Her bestselling book Working Hard, Hardly Working explores this duality: how to build success without burnout, and how personal discipline can coexist with creative freedom.
Takeaways:
- Define your values early and let them steer your career and content.
- Show up consistently – credibility compounds over time.
- Monetize through value, not virality: courses, communities, products that solve real problems.
Grace’s brand proves that you can be aspirational without being unrealistic. Her blend of business intelligence and self-awareness makes her a standout among modern creators-turned-founders.
5. A Framework for Creators and Career Builders
Grace’s philosophy can be distilled into a simple four-stage roadmap.

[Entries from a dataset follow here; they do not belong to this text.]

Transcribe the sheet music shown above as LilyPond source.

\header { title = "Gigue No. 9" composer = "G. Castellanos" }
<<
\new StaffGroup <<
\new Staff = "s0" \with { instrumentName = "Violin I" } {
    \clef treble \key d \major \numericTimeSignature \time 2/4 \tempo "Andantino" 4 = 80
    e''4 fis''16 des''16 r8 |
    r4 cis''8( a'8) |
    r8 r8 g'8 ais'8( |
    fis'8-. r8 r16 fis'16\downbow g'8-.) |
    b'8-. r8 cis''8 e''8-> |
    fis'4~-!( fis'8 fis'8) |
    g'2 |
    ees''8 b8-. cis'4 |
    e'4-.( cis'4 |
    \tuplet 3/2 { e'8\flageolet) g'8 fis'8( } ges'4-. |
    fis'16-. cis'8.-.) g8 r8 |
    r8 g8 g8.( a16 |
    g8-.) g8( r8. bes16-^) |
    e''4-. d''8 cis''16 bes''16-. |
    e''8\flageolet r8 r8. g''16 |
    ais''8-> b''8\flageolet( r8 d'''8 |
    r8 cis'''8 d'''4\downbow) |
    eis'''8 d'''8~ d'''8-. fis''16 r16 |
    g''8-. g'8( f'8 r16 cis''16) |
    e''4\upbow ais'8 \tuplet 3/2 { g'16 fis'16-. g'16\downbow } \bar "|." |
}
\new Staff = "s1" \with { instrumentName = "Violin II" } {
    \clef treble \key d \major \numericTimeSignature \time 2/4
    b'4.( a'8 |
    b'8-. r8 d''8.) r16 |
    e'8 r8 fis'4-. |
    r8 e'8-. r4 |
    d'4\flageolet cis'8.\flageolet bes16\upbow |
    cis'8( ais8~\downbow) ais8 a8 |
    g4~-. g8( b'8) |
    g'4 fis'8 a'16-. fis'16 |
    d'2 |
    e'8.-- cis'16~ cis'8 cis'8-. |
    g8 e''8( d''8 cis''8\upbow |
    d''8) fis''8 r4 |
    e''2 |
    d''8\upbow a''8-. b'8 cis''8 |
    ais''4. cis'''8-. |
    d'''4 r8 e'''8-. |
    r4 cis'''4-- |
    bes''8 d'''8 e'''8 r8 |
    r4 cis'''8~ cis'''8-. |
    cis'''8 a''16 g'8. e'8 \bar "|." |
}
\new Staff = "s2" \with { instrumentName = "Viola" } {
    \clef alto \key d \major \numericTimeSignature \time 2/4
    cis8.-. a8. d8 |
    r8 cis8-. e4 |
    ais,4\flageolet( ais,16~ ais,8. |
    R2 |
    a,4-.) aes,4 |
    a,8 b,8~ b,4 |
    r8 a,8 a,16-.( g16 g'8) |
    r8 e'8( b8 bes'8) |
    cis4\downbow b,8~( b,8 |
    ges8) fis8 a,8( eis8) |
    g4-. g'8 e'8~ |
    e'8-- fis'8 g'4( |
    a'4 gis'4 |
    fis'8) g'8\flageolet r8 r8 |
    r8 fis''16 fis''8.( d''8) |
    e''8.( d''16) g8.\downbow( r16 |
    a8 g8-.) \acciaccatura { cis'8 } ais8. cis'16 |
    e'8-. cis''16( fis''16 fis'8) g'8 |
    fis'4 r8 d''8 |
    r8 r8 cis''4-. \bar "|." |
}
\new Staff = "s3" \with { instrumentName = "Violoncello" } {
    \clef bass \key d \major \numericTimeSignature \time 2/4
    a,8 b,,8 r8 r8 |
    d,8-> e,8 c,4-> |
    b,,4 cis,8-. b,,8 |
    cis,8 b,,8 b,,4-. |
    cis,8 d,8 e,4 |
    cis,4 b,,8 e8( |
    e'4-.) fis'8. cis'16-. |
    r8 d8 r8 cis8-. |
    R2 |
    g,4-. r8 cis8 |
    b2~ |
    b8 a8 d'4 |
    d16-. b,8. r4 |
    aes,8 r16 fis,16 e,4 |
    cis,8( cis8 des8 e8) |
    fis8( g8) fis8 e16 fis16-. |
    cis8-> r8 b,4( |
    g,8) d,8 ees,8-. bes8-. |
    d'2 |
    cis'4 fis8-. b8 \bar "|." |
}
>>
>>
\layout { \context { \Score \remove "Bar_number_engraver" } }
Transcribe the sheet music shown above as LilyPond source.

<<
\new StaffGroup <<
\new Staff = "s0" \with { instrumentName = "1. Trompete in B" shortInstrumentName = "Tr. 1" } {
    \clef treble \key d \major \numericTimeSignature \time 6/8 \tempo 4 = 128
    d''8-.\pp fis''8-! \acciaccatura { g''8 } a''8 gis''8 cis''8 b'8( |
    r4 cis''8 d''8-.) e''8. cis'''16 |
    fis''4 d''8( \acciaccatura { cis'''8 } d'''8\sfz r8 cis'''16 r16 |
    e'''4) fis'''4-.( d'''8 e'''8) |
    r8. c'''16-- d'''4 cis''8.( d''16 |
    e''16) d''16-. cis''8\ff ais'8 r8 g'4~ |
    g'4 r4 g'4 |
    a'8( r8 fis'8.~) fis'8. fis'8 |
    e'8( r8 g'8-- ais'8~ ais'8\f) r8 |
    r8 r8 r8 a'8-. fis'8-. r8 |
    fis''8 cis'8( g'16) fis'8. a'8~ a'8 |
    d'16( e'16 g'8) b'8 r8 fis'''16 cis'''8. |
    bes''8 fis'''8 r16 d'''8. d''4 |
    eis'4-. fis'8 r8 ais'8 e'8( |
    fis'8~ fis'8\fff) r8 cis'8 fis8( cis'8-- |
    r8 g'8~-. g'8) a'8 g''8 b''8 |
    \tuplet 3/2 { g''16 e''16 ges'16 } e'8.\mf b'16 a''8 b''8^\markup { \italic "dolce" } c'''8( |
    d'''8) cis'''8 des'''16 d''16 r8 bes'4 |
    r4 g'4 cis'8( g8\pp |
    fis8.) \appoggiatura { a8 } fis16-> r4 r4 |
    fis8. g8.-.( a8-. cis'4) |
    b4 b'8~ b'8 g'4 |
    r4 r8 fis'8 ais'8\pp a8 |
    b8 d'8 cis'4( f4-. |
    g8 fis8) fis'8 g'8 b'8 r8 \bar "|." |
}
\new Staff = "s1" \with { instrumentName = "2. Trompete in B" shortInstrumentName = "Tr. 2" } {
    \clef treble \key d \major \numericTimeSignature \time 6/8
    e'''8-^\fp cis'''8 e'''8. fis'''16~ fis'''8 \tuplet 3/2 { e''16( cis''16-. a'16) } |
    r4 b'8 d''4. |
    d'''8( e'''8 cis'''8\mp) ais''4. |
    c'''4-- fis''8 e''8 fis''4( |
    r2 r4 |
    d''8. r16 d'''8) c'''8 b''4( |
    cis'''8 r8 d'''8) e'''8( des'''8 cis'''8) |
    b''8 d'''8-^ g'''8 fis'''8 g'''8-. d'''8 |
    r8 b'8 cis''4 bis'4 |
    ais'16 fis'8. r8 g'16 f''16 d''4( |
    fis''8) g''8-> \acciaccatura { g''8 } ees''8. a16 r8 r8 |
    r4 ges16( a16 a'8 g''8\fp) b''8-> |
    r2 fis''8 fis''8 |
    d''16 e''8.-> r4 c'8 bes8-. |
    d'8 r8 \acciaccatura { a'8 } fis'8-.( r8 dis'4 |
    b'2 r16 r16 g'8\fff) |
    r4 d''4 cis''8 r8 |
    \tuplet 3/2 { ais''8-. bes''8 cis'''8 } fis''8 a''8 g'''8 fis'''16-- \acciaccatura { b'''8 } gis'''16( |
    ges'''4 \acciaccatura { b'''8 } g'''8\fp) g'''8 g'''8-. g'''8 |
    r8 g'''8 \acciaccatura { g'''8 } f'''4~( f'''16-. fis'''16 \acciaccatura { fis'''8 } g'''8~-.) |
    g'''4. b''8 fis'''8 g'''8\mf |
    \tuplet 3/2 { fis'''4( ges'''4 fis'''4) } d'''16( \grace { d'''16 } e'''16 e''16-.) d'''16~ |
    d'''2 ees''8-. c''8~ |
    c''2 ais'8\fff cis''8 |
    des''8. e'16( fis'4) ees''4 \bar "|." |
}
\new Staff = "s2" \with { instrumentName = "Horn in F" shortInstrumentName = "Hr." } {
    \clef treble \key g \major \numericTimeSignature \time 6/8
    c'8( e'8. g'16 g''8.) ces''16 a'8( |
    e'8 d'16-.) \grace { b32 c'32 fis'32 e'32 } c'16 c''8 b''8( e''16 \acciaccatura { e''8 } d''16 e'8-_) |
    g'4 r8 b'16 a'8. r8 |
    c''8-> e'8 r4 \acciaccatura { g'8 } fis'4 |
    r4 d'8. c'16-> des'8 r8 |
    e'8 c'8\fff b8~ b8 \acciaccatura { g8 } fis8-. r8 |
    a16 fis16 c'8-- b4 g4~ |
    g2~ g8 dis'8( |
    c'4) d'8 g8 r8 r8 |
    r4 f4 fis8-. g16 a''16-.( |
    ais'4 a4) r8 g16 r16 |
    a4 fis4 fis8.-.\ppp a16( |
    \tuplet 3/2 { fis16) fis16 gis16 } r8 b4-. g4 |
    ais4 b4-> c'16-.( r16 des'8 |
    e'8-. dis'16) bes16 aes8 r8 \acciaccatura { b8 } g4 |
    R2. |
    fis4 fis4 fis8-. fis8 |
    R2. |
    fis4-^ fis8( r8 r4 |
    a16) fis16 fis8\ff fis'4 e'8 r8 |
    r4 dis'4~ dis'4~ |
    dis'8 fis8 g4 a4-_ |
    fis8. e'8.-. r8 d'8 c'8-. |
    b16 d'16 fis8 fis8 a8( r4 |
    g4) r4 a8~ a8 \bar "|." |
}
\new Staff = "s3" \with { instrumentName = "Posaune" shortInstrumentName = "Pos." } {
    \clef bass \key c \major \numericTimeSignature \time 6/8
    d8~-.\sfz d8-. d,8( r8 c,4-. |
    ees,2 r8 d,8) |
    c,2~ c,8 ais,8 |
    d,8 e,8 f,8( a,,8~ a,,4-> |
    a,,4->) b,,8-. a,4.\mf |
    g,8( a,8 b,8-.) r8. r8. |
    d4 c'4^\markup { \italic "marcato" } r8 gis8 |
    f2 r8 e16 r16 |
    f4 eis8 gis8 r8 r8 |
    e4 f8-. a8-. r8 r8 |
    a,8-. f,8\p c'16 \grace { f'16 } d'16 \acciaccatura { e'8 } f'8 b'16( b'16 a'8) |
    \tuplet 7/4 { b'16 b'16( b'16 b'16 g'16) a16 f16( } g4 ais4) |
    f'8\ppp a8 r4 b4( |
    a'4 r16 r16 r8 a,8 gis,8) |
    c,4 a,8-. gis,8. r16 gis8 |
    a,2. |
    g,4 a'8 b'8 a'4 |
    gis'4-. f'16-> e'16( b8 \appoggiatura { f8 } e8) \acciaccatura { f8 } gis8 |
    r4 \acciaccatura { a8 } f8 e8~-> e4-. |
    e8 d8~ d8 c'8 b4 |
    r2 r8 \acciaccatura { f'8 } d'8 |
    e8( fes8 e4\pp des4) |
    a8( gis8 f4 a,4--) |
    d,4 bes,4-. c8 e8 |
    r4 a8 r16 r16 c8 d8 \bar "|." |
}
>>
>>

One that applies whether you’re a founder, freelancer, or creator:
| Stage | Focus | Action Step |
| Seed & Experiment | Launch fast, learn faster | Test content, products, or ideas using AI for efficiency |
| Build Community | Nurture connection & trust | Engage deeply with early followers or customers |
| Monetize Intelligently | Turn influence into income | Align revenue streams with brand values |
| Scale with Systems | Create leverage | Automate processes and delegate tasks to free creative capacity |
Grace Beverley’s rise from an Oxford student with a camera to a multi-brand entrepreneur, bestselling author, and investor captures the spirit of modern success: build something meaningful, stay human, and use technology to amplify your authenticity.
Her message for creators and professionals alike is refreshingly grounded:
- Don’t chase virality; chase value.
- Don’t fear AI; master it.
- Don’t glorify burnout; design balance.
Grace Beverley isn’t just redefining what it means to “work hard.” She’s teaching a generation how to work smarter, and with purpose.